**TASK STATEMENT**
Read the data below line by line and state how many lines hold "recién". Nothing else belongs in the answer.

========================================================================

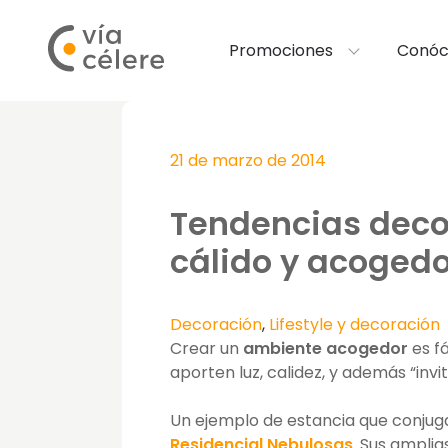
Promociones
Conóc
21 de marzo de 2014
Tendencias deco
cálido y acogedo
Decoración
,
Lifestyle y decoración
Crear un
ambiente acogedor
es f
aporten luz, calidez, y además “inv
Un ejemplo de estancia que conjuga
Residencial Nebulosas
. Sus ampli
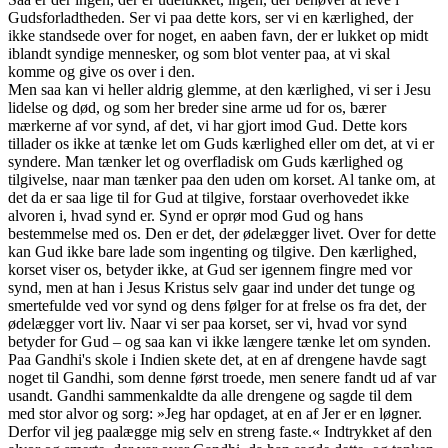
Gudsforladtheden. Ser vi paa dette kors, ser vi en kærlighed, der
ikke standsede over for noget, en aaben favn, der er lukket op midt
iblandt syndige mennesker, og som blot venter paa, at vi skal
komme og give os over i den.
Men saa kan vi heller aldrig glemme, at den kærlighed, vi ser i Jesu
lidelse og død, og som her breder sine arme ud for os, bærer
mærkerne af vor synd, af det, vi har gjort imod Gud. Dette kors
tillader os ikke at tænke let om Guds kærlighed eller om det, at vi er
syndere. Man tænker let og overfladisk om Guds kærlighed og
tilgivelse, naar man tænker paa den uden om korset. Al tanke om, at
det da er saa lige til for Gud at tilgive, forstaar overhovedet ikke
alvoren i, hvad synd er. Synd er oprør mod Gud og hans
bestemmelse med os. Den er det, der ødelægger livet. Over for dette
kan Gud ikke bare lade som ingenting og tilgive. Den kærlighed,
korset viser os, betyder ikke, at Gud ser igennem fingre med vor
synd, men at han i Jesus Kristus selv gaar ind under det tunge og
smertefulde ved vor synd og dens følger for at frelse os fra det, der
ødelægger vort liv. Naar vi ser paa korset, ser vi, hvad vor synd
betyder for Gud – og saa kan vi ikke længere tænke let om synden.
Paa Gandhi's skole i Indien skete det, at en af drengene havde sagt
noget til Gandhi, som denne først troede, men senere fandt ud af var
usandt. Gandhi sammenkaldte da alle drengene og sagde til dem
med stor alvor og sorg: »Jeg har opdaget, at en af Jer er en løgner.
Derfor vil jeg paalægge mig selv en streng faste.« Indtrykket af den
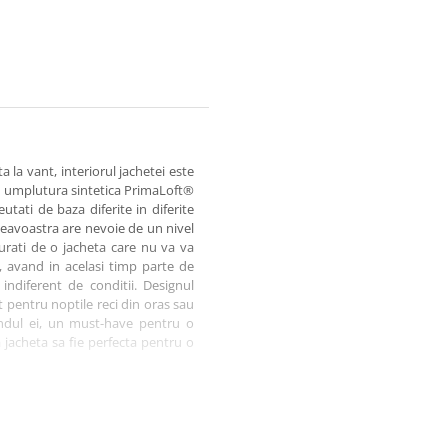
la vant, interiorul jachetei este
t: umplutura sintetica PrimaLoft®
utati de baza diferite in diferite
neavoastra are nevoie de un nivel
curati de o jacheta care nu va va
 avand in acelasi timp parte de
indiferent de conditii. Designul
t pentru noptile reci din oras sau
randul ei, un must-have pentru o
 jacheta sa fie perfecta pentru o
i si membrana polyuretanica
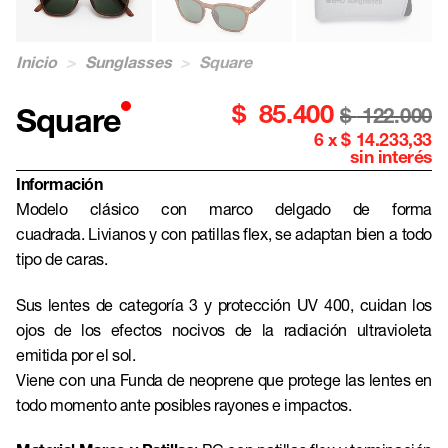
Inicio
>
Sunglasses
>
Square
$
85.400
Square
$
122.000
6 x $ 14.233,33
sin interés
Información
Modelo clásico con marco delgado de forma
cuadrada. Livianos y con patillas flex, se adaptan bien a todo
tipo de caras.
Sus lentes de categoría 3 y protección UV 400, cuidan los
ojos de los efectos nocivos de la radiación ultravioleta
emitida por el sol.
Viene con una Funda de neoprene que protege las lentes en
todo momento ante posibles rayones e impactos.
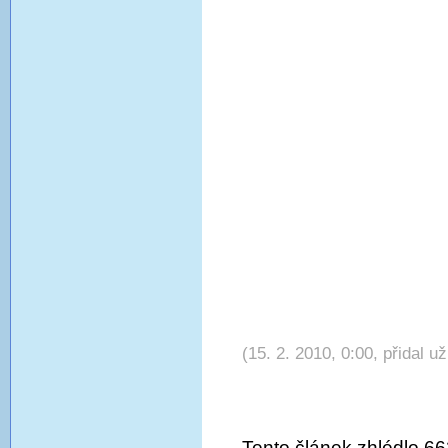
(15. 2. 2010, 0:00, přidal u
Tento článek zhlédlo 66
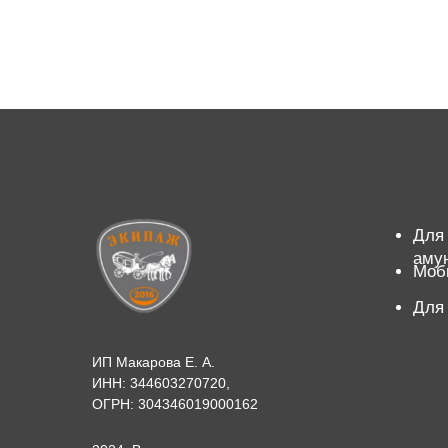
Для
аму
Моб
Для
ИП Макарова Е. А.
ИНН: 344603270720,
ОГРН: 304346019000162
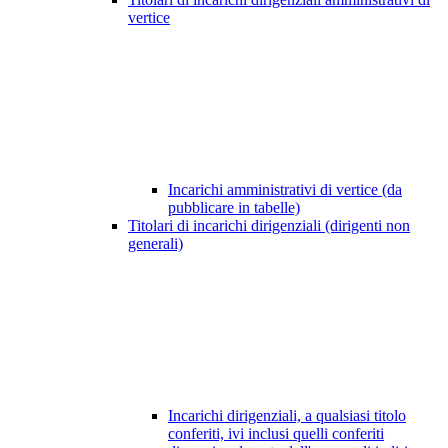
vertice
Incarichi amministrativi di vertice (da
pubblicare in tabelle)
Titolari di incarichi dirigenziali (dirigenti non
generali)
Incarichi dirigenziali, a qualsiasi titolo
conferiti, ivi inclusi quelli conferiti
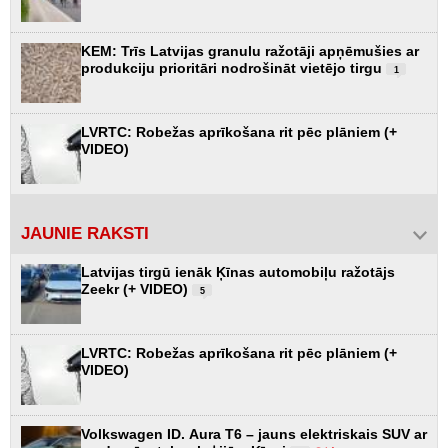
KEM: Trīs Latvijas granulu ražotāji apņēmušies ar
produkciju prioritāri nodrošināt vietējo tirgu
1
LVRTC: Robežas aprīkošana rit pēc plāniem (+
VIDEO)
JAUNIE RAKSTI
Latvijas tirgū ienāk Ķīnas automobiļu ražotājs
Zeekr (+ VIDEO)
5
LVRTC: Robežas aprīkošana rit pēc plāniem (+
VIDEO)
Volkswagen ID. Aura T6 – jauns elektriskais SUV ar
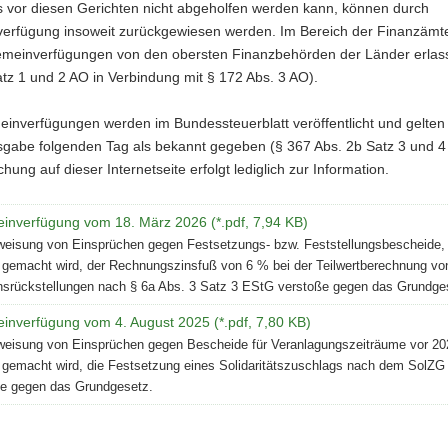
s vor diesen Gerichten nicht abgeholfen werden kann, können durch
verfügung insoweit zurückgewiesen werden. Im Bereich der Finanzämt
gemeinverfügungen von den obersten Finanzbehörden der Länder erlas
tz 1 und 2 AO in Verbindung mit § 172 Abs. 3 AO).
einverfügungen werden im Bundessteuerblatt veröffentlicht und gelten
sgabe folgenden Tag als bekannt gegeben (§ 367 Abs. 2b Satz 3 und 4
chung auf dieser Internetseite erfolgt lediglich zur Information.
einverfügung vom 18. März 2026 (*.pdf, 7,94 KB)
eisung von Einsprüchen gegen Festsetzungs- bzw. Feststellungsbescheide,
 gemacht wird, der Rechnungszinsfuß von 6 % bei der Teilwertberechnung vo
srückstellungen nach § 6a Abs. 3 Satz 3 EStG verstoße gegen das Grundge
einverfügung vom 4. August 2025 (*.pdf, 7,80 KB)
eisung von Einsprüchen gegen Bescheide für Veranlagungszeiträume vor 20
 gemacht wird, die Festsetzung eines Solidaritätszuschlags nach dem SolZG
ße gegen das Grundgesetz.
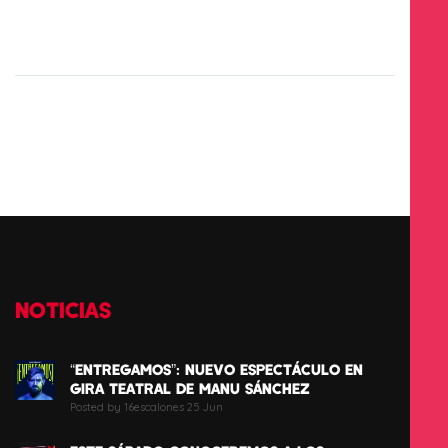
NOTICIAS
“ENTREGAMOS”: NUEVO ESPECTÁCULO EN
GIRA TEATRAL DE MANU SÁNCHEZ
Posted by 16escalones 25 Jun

========================================================================

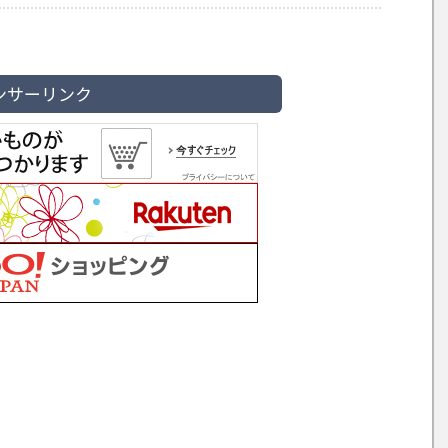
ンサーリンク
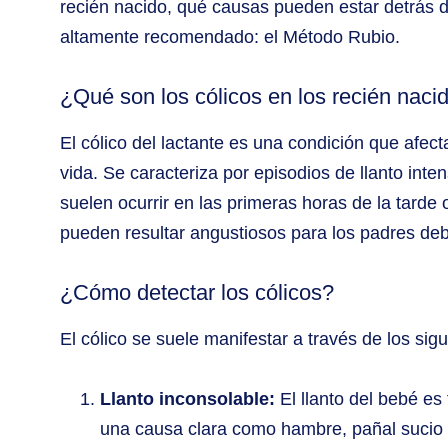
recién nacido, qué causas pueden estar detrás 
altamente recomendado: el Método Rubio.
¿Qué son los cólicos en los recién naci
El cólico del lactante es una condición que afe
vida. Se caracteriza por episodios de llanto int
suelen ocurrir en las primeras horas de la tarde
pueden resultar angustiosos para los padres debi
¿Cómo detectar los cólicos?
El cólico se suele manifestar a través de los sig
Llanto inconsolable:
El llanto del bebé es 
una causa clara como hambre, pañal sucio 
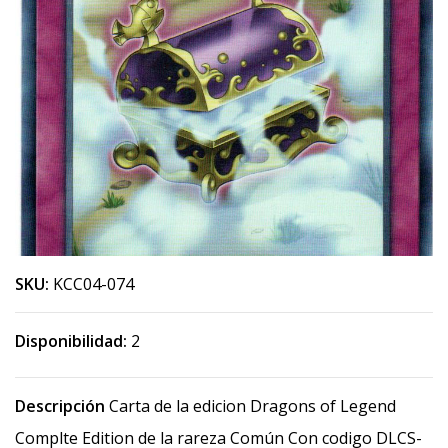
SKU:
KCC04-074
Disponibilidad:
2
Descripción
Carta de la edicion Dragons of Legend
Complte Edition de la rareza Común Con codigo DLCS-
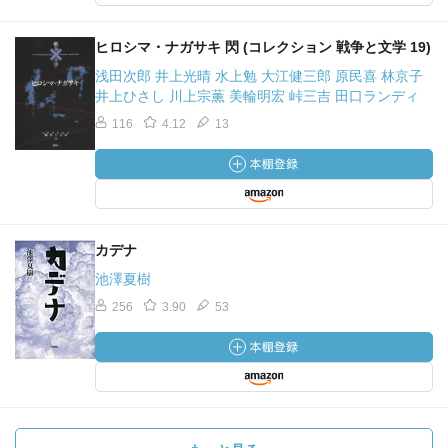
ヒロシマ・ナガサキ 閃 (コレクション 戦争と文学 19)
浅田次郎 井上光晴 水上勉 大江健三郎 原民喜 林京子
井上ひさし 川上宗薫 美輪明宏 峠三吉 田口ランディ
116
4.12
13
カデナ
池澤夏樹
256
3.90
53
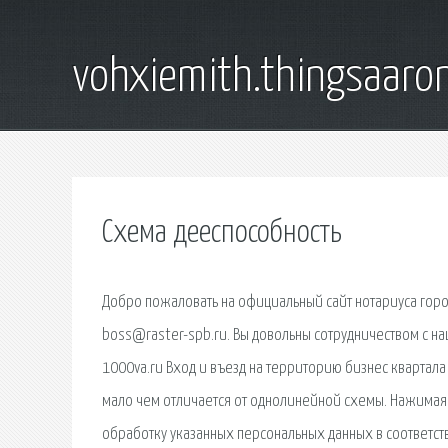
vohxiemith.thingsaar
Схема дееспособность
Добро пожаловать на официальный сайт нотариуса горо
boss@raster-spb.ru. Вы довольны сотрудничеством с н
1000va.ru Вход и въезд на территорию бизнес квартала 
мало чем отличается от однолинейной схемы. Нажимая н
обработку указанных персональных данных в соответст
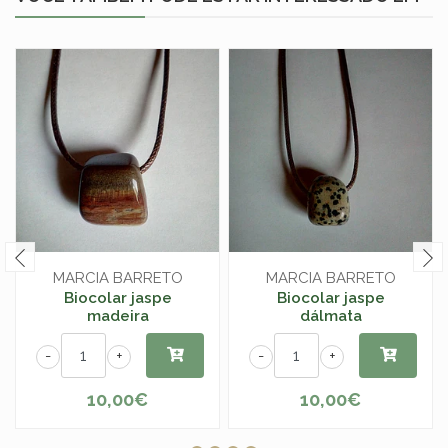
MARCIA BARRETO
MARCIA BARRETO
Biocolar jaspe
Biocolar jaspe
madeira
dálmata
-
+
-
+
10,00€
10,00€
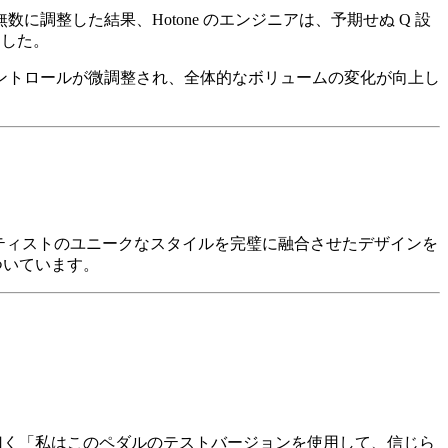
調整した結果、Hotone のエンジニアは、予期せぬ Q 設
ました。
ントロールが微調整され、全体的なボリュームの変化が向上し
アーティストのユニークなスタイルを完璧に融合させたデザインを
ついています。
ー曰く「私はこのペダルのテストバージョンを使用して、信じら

========================================================================

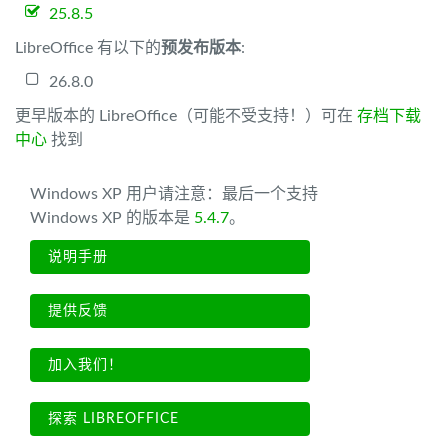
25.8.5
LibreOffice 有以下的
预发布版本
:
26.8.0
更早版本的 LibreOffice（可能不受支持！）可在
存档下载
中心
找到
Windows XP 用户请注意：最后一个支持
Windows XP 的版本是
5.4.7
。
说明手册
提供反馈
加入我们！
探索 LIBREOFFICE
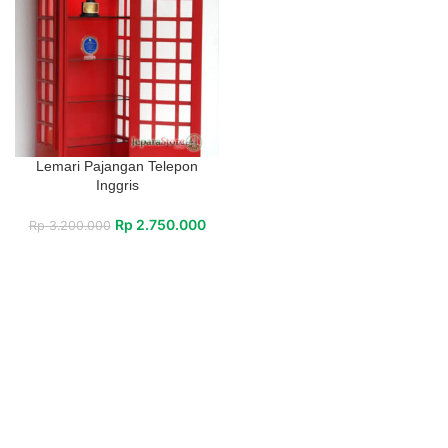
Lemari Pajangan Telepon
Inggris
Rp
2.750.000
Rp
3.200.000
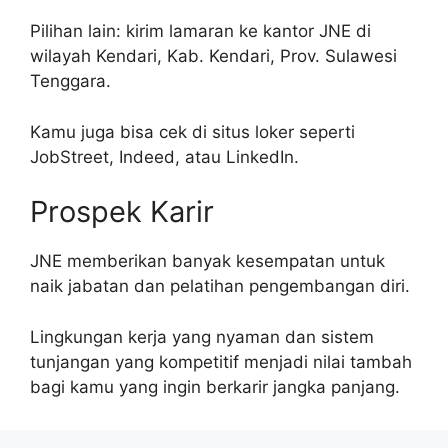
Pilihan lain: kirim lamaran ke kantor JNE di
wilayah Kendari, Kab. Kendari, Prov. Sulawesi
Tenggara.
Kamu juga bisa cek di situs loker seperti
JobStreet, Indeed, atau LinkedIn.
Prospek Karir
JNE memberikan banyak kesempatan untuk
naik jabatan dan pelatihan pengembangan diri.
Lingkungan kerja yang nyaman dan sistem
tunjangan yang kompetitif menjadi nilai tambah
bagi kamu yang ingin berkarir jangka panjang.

========================================================================

**ANSWER FOR THE TASK**
2